How to solve $e^{5k}-e^{-5k}=3$?

Question

$$e^{5k}-e^{-5k}=3$$ How do I solve for k using the substitution $y=e^{5k}$ by making it into a quadratic equation?

Answer 1

Hint: recall that $e^{-5x}=\frac{1}{e^{5x}}\equiv \frac1y$ where the last equivalence is using your substituion.

From here you should know how to go about.
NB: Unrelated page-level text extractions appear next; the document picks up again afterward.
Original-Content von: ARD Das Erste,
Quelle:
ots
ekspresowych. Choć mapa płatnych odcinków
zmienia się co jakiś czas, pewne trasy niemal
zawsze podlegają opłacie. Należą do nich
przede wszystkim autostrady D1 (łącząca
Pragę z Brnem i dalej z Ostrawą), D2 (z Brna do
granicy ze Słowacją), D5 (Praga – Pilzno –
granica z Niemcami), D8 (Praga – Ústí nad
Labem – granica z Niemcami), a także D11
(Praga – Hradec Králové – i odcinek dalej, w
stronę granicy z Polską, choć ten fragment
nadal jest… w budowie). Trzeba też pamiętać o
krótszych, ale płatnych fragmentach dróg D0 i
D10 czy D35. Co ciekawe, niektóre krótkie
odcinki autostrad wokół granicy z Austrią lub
Super Hint: Using the substitution together with the first hint we obtain $$y-\frac1y=3$$ and multiplying with $y$ we obtain $$y^2-1=3y$$ Now you definitely need to solve this one yourself (and keep in mind that $y=0$ cannot be a solution, although in this case it is anyway not a candidate)

Answer 2

$$e^{5k}-e^{-5k}=3\Longleftrightarrow (e^{5k})^2- 3e^{-5k} -1 = 0\Longleftrightarrow X^2 -3X -1 =0 $$ With $X=e^{5k}$, $$\Delta = 13$$

Then $$X=\frac{3 \pm\sqrt{13}}{2}$$

But $e^{5k} =X>0$ and $\frac{3 -\sqrt{13}}{2}<0$ so $$X=\frac{3 +\sqrt{13}}{2}$$

hence $$k = \frac15 \ln\left( \frac{3 +\sqrt{13}}{2}\right)$$